Kommentar
Steuerabzüge belohnen das Wohnen im Grünen
Meier wohnt in der gleichen Stadt, in der er arbeitet. Dort bezahlt er seine Steuern, und das nicht zu knapp. Denn in Kernstädten ist der Steuerfuss meist höher als in den umliegenden Gemeinden. Als Städter beansprucht Meier weniger Raum und weniger Energie als der Durchschnitt der Bevölkerung. Obendrein entlastet er die teure Verkehrsinfrastruktur. Das gefällt Raumplanerinnen und Verkehrsökonomen.
Dem Fiskus hingegen (respektive den Leuten, die hierzulande die Finanz- und Steuerpolitik bestimmen) passt das nicht. Der Fiskalstaat belohnt nämlich, wenn Meiers oder Müllers ihre städtische Mietwohnung verlassen, in ein Eigenheim ins Grüne ziehen und von dort in die Stadt zur Arbeit pendeln. Dazu stellt er nicht nur ein hoch subventioniertes Verkehrsangebot bereit. Zusätzlich gewährt er Steuerabzüge für die Kosten der Pendelwege und die Förderung von Wohneigentum; weitere Steuerabzüge verlangt die hängige «Bauspar-Initiative».
Der Auszug ins Grüne vermindert die Siedlungsdichte und erhöht die Autodichte (in den Städten gibt es pro Kopf weniger Autos).
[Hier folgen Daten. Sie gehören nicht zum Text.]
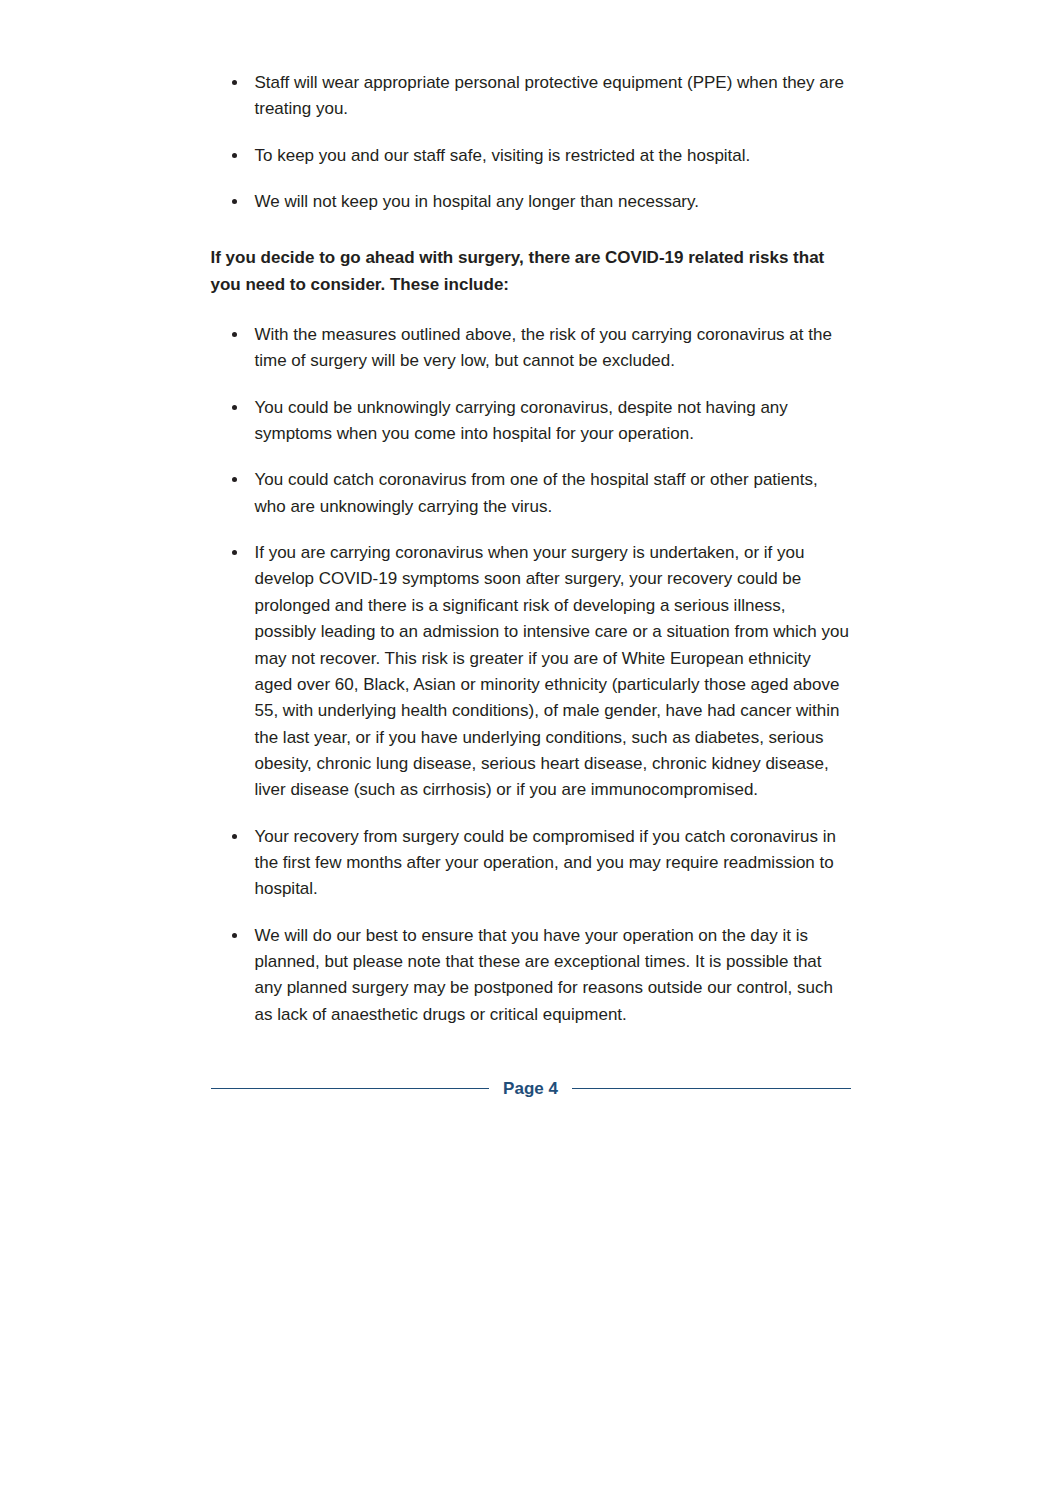Staff will wear appropriate personal protective equipment (PPE) when they are treating you.
To keep you and our staff safe, visiting is restricted at the hospital.
We will not keep you in hospital any longer than necessary.
If you decide to go ahead with surgery, there are COVID-19 related risks that you need to consider. These include:
With the measures outlined above, the risk of you carrying coronavirus at the time of surgery will be very low, but cannot be excluded.
You could be unknowingly carrying coronavirus, despite not having any symptoms when you come into hospital for your operation.
You could catch coronavirus from one of the hospital staff or other patients, who are unknowingly carrying the virus.
If you are carrying coronavirus when your surgery is undertaken, or if you develop COVID-19 symptoms soon after surgery, your recovery could be prolonged and there is a significant risk of developing a serious illness, possibly leading to an admission to intensive care or a situation from which you may not recover. This risk is greater if you are of White European ethnicity aged over 60, Black, Asian or minority ethnicity (particularly those aged above 55, with underlying health conditions), of male gender, have had cancer within the last year, or if you have underlying conditions, such as diabetes, serious obesity, chronic lung disease, serious heart disease, chronic kidney disease, liver disease (such as cirrhosis) or if you are immunocompromised.
Your recovery from surgery could be compromised if you catch coronavirus in the first few months after your operation, and you may require readmission to hospital.
We will do our best to ensure that you have your operation on the day it is planned, but please note that these are exceptional times. It is possible that any planned surgery may be postponed for reasons outside our control, such as lack of anaesthetic drugs or critical equipment.
Page 4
Der Auszug ins Grüne fördert den Landverbrauch, den Pendelverkehr und die Verkehrssubventionen. Das missfällt Raumplanern, Naturschützerinnen sowie der Verkehrsministerin. Darum wollte Doris Leuthard den Steuerabzug fürs Pendeln etwas kürzen. Doch ihr Vorschlag stiess in der Vernehmlassung auf strikte Ablehnung. Steuerabzügen sind hierzulande offensichtlich sakrosankt.
Damit bleibt nur eine ausgleichende Vorwärtsstrategie. Mein Vorschlag: Abzugsfähig sollen künftig alle Steuern werden, für die es keinen Abzug gibt.
Geniessen Sie die Natur – solange der Fiskus die Natur noch nicht ganz weggesteuert hat.